Hardesty later served twice as president (1839-1840, 1841-1843),
as did prominent Greencastle businessman William H. Thornburg (1843-1848)
and lawyer John Cowgill (1848-1853). Largely because of travel conditions,
a group of relatively young Methodist farmers, merchants, and professional
men of Greencastle were dominant in the early planning and direction
of Indiana Asbury University.
_______________________________________________
John Cowgill, Greencastle lawyer, judge and
mayor.
_______________________________________________
Among the first business transacted by the trustees, who met 17
times during 1837, was the selection of a building site in the southern
part of the town plat of Greencastle. Two Methodist clergymen, John
C. Smith and Aaron Wood, were chosen as agents to raise money for the
university by stumping the state and selling scholarships enabling
the purchaser to enroll students in its classes. They frequently
received more goodwill and prayer than cash. Leasing the county
seminary building for the anticipated preparatory department, the
board complied also with a requirement of a loan of $200 by opening
an "ABC Spelling reading writing and Arithmetic School"
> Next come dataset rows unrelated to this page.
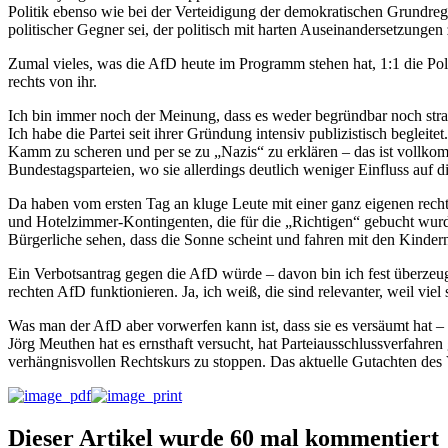
Politik ebenso wie bei der Verteidigung der demokratischen Grundreg
politischer Gegner sei, der politisch mit harten Auseinandersetzungen
Zumal vieles, was die AfD heute im Programm stehen hat, 1:1 die Polit
rechts von ihr.
Ich bin immer noch der Meinung, dass es weder begründbar noch strat
Ich habe die Partei seit ihrer Gründung intensiv publizistisch begle
Kamm zu scheren und per se zu „Nazis“ zu erklären – das ist vollkomm
Bundestagsparteien, wo sie allerdings deutlich weniger Einfluss auf di
Da haben vom ersten Tag an kluge Leute mit einer ganz eigenen rech
und Hotelzimmer-Kontingenten, die für die „Richtigen“ gebucht wurd
Bürgerliche sehen, dass die Sonne scheint und fahren mit den Kinder
Ein Verbotsantrag gegen die AfD würde – davon bin ich fest überzeugt
rechten AfD funktionieren. Ja, ich weiß, die sind relevanter, weil viel
Was man der AfD aber vorwerfen kann ist, dass sie es versäumt hat – 
Jörg Meuthen hat es ernsthaft versucht, hat Parteiausschlussverfahren 
verhängnisvollen Rechtskurs zu stoppen. Das aktuelle Gutachten des 
Dieser Artikel wurde 60 mal kommentiert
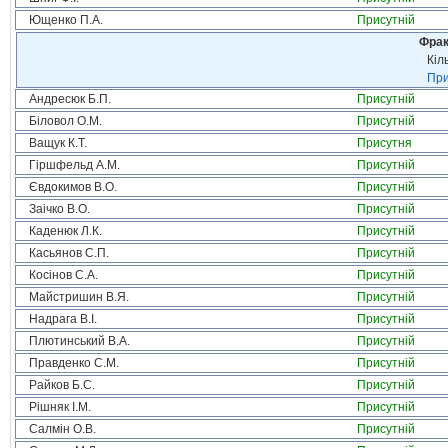
Ющенко П.А.
Присутній
Фрак
Кіл
При
Андресюк Б.П.
Присутній
Біловол О.М.
Присутній
Ващук К.Т.
Присутня
Гіршфельд А.М.
Присутній
Євдокимов В.О.
Присутній
Заічко В.О.
Присутній
Каденюк Л.К.
Присутній
Касьянов С.П.
Присутній
Косінов С.А.
Присутній
Майстришин В.Я.
Присутній
Надрага В.І.
Присутній
Плютинський В.А.
Присутній
Правденко С.М.
Присутній
Райков Б.С.
Присутній
Рішняк І.М.
Присутній
Салмін О.В.
Присутній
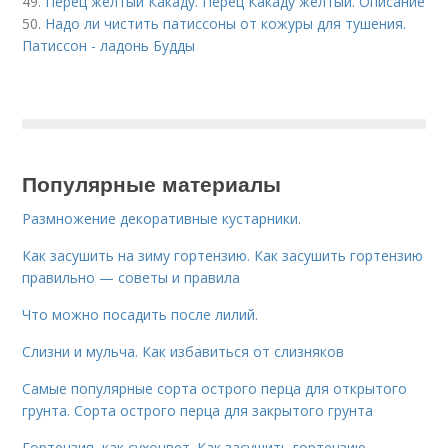
49.
Перец желтый Какаду. Перец Какаду желтый. Описание
50.
Надо ли чистить патиссоны от кожуры для тушения.
Патиссон - ладонь Будды
Популярные материалы
Размножение декоративные кустарники.
Как засушить на зиму гортензию. Как засушить гортензию
правильно — советы и правила
Что можно посадить после лилий.
Слизни и мульча. Как избавиться от слизняков
Самые популярные сорта острого перца для открытого
грунта. Сорта острого перца для закрытого грунта
Гортензия, как сухоцвет. Как засушить гортензию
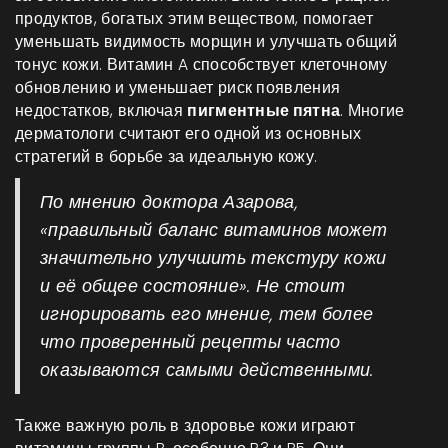
продуктов, богатых этим веществом, помогает
уменьшать видимость морщин и улучшать общий
тонус кожи. Витамин A способствует клеточному
обновлению и уменьшает риск появления
недостатков, включая
пигментные пятна
. Многие
дерматологи считают его одной из основных
стратегий в борьбе за идеальную кожу.
По мнению доктора Азарова,
«правильный баланс витаминов может
значительно улучшить текстуру кожи
и её общее состояние». Не стоит
игнорировать его мнение, тем более
что проверенный рецепты часто
оказываются самыми действенными.
Также важную роль в здоровье кожи играют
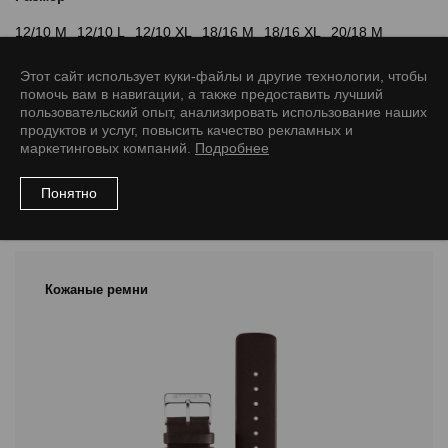
12/10 M
12/10 L
12/10 XL
18/16 M
18/16 XL
20/18 M
20/18 L
20/18 XL
22/18 XL
22/20 M
22/20 L
24/22 M
Этот сайт использует куки-файлы и другие технологии, чтобы
помочь вам в навигации, а также предоставить лучший
24/22 L
26/24 L
28/26 L
30/28 L
пользовательский опыт, анализировать использование наших
продуктов и услуг, повысить качество рекламных и
маркетинговых компаний.
Подробнее
Понятно
Рекомендуемые товары
Кожаные ремни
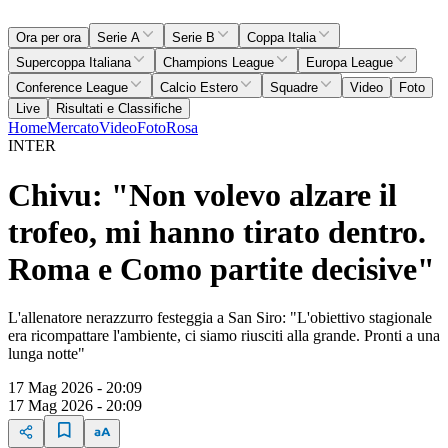
Ora per ora
Serie A
Serie B
Coppa Italia
Supercoppa Italiana
Champions League
Europa League
Conference League
Calcio Estero
Squadre
Video
Foto
Live
Risultati e Classifiche
Home
Mercato
Video
Foto
Rosa
INTER
Chivu: "Non volevo alzare il
trofeo, mi hanno tirato dentro.
Roma e Como partite decisive"
L'allenatore nerazzurro festeggia a San Siro: "L'obiettivo stagionale
era ricompattare l'ambiente, ci siamo riusciti alla grande. Pronti a una
lunga notte"
17 Mag 2026 - 20:09
17 Mag 2026 - 20:09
in a small two-room "town seminary" on Washington Street
on March 20. The pastor of the local Methodist Church, John Newell,
taught a handful of children here until mid June, when he was succeeded
by James McCachran, who turned the teaching duties back to Newell
again sometime during the following year. This initial educational
venture at Old Asbury is not mentioned in the records after September
1838, when it apparently came to an end.
________________________________________
Martin M. Ray, a lawyer
from Shelbyville.
_____________________________________________
More enduring was the preparatory department, essential to any institution
of that day hoping to obtain students qualified to undergo the rigor
of the classical college curriculum. The preparatory department
opened on June 5, 1837, under the direction of Cyrus
Nutt, a Methodist minister and recent graduate of Allegheny
College in Pennsylvania. He used a room in the town seminary until
August, when he moved to the more commodious county seminary on
the southeast corner of the present Seminary Street and College
Avenue, which remained the site of the new university's activities
for the next three years.
By
November 1837, the infant institution boasted 40 students, ranging
in age from 13 to 28. As early as December the trustees began making
appointments to the college faculty. They elected the Rev. Joseph
S. Tomlinson professor of mathematics, but the Transylvania University
graduate declined to leave the presidency of Augustana College in
Kentucky for what seemed an uncertain future in Greencastle. A few
months later he also rejected the board's offer of the presidency.
The first regular member of the faculty, then, was Cyrus
Nutt, who accepted an appointment as professor of languages
in addition to his post as principal of the preparatory department.
For the moment he also served as acting president and was assisted
in the preparatory classes by the Rev. John Weakley.